Bordeaux, Bottle Notes

Pick My Next Bottle: ’95 Bordeaux

When I first began collecting and consuming wine 20+ years ago, sites like, and did not exist. Aside from hard copy subscriptions to the Wine Advocate or Wine Spectator, it was difficult to get current information on wines you were cellaring.

Why is this important? All of us hope to open that great bottle of wine at the peak of its evolution, when tannins have subsided and the fruit is still lush and vibrant. 20 years ago the adage was “if you can’t buy a case… you can’t buy the wine.” This made sense at the time because you needed the extra bottles to track the wine by drinking it every year.

With so many available resources, you can now buy three bottles and have a pretty good idea of optimal drinking time by doing a little homework. I’d like to help out with a new monthly series: Pick My Next Bottle.

Each month I’ll select three bottles from my cellar and let you, my esteemed readers, determine which bottle to open. Ideally this will be a producer you are interested in or, better yet, a bottle you have in your own cellar. I’ll follow up with an in-depth bottle note on the wine.

========================================================================

**Parts of the exercise:**
a - According to the wine collecting post, how many bottles will be selected from the cellar each month for readers to choose from?
b - Write out the part of the wine collecting post between "When I first" and "you were cellaring.", inclusive.
The entries that follow the wine collecting post are separate material unrelated to it.

========================================================================

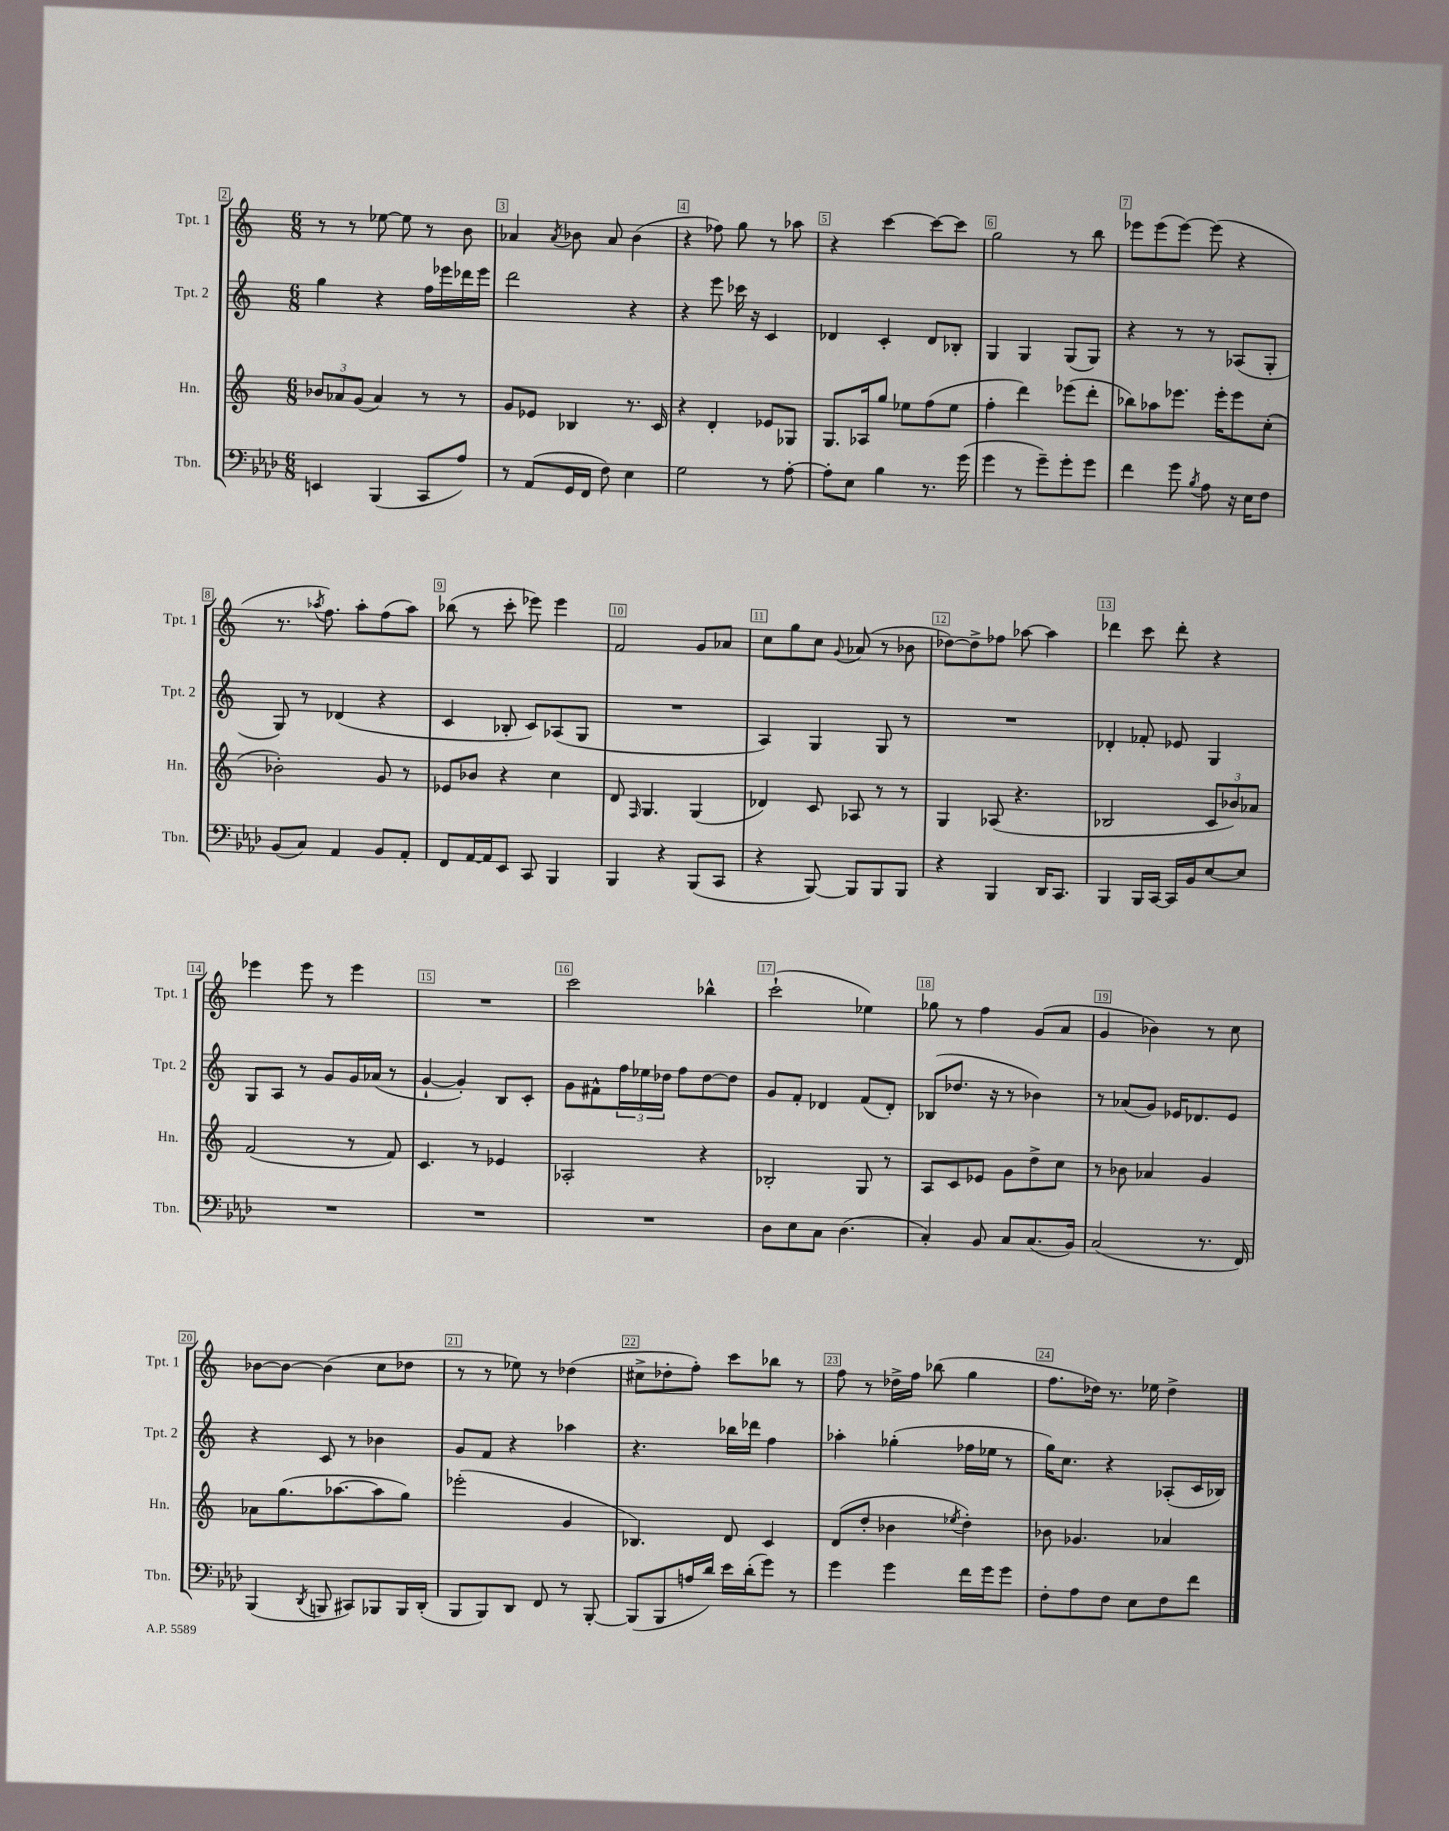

**kern	**kern	**kern	**kern
*staff4	*staff3	*staff2	*staff1
*clefF4	*clefG2	*clefG2	*clefG2
*k[b-e-a-d-]	*k[]	*k[]	*k[]
*M6/8	*M6/8	*M6/8	*M6/8
4EE	12b-	4gg	8r
.	12a-	.	.
.	.	.	8r
.	(12g	.	.
(4BBB-	4a-)	4r	[8ee-
.	.	.	8ee-]
8CC	8r	16ff	8r
.	.	16eee-	.
8A-)	8r	16ddd-	8b
.	.	16eee-	.
=	=	=	=
8r	8g	2ddd	4a-
(8AA-	8e-	.	.
.	.	.	8qa-
16GG	4B-	.	8b-
16FF	.	.	.
8F)	.	.	8a-
4E-	8.r	4r	(4b-
.	16c	.	.
=	=	=	=
2G	4r	4r	4r
.	4d'	8eee	8ff-)
.	.	16ccc-	8gg
.	.	16r	.
8r	8e-	4c	8r
[8A-'	8G-	.	8aa-
=	=	=	=
8A-']	8.G	4d-	4r
8E-	.	.	.
.	16A-	.	.
4B-	8gg	4c'	[4ccc
.	8ee-	.	.
8.r	(8ff	8d-	8ccc_
.	8ee-	8B-'	8ccc]
(16g	.	.	.
=	=	=	=
4g	4ff'	4G	2gg
8r	4ddd)	4G	.
8g~)	.	.	.
8g'	(8eee-	(8G	8r
8g	8ddd'	8G)	8bb
=	=	=	=
4f	8bb-)	4r	8eee-
.	8aa-	.	(8eee-
8g	8.eee-	8r	[8eee-)
8qB-	.	.	.
8A-	.	8r	(8eee-]
.	16eee-'	.	.
16r	8eee-	(8A-	4r
16E-	.	.	.
8F	(8cc'	8G'	.
=	=	=	=
(8BB-	2b-')	8G)	8.r
8C)	.	8r	.
.	.	.	8qaa-
.	.	.	8.ff)
4AA-	.	(4d-	.
.	.	.	8aa-'
8BB-	8g	4r	(8ff
8AA-'	8r	.	8aa-)
=	=	=	=
8FF	8e-	4c	(8bb-
[16AA-	8b-	.	8r
16AA-]	.	.	.
8EE-	4r	8B-'	8ccc'
8CC	.	8c)	8eee-)
4BBB-	4cc	(8A-	4eee-
.	.	8G	.
=	=	=	=
4BBB-	8d	2.r	2f
.	16qqF	.	.
.	4.G	.	.
4r	.	.	.
(8BBB-	(4G	.	8g
8CC	.	.	8a-
=	=	=	=
4r	4d-)	4A)	8cc
.	.	.	8gg
[8BBB-)	8c	4G	8cc
.	.	.	8qqg
8BBB-]	8A-	.	(8a-
8BBB-	8r	8G	8r
8BBB-	8r	8r	8b-
=	=	=	=
4r	4G	2.r	[8dd-)
.	.	.	8dd-^]
4BBB-	(8A-	.	8ff-
.	4.r	.	[8aa-
16DD-	.	.	4aa-]
8.CC	.	.	.
=	=	=	=
4BBB-	2B-	4d-'	4ddd-
16BBB-	.	8f-'	8ccc
[16CC	.	.	.
16CC]	.	8e-	8ddd-'
16BB-	.	.	.
[8E-	12c	4G	4r
.	12b-)	.	.
8E-]	.	.	.
.	12a-	.	.
=	=	=	=
2.r	(2f	8G	4eee-
.	.	8A	.
.	.	8r	8eee-
.	.	8g	8r
.	8r	16g	4eee-
.	.	(16a-	.
.	8f)	8r	.
=	=	=	=
2.r	4.c	[4g`	2.r
.	.	4g'])	.
.	8r	.	.
.	4e-	8B	.
.	.	8c'	.
=	=	=	=
2.r	2A-'	8g	2ccc
.	.	8f#^^	.
.	.	24ff	.
.	.	24ee-	.
.	.	24dd-	.
.	.	8ff	.
.	4r	[8dd-	4bb-^^
.	.	8dd-]	.
=	=	=	=
8D-	2B-'	8g	(2ccc`
8E-	.	8f'	.
8C	.	4d-	.
(4.D-	.	.	.
.	8G	(8f	4ee-)
.	8r	8d-')	.
=	=	=	=
4C')	8A	(8B-	8gg-
.	8c	8.dd-	8r
8BB-	8e-	.	4ff
.	.	16r	.
8C	8g	8r	.
(8.C	8dd^	4b-)	(8g
.	8cc	.	8a
16BB-)	.	.	.
=	=	=	=
(2C	8r	8r	4g
.	8b-	(8a-	.
.	4a-	8g)	4b-)
.	.	16e-	.
.	.	8.d-	.
8.r	4g	.	8r
.	.	8e-	8cc
16FF)	.	.	.
=	=	=	=
(4BBB-	8a-	4r	[8b-
.	(8.gg	.	8b-_
8qDD-	.	.	.
8BBB	.	8c	(4b-]
.	[8.aa-	.	.
8CC#)	.	8r	.
8BBB-	8aa-]	4b-	8cc
16BBB-	8gg)	.	8dd-
(16DD-'	.	.	.
=	=	=	=
8BBB-	(2eee-'	8g	8r
8BBB-)	.	8f	8r
8DD-	.	4r	8ee-)
8FF	.	.	8r
8r	4g	4aa-	(4dd-
[8BBB-'	.	.	.
=	=	=	=
(8BBB-]	4.B-)	4.r	8cc#^
8BBB-	.	.	8dd-'
16A	.	.	8ff')
16d-)	.	.	.
16e-	8d	16bb-	8ccc
(16d-'	.	16ddd-	.
8g)	4c	4ff	8bb-
8r	.	.	8r
=	=	=	=
4g	(8d	4aa-'	8ff
.	8dd'	.	8r
4g	4b-	(4gg-'	16dd-^
.	.	.	16ff
.	.	.	(8bb-
.	8qee-	.	.
16f	4dd')	16ff-	4gg
16g	.	16ee-	.
8g	.	8r	.
=	=	=	=
8F'	8b-	16gg)	8.ff
.	.	8.cc	.
8A-	4.g-	.	.
.	.	.	16dd-)
8F	.	4r	8.r
8E-	.	.	.
.	.	.	16ee-
8F	4a-	(8A-'	4dd-^
8f	.	16c	.
.	.	16B-)	.
==	==	==	==
*-	*-	*-	*-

========================================================================

**Results for the exercise:**
a - Three bottles.

b -
When I first began collecting and consuming wine 20+ years ago, sites like, and did not exist. Aside from hard copy subscriptions to the Wine Advocate or Wine Spectator, it was difficult to get current information on wines you were cellaring.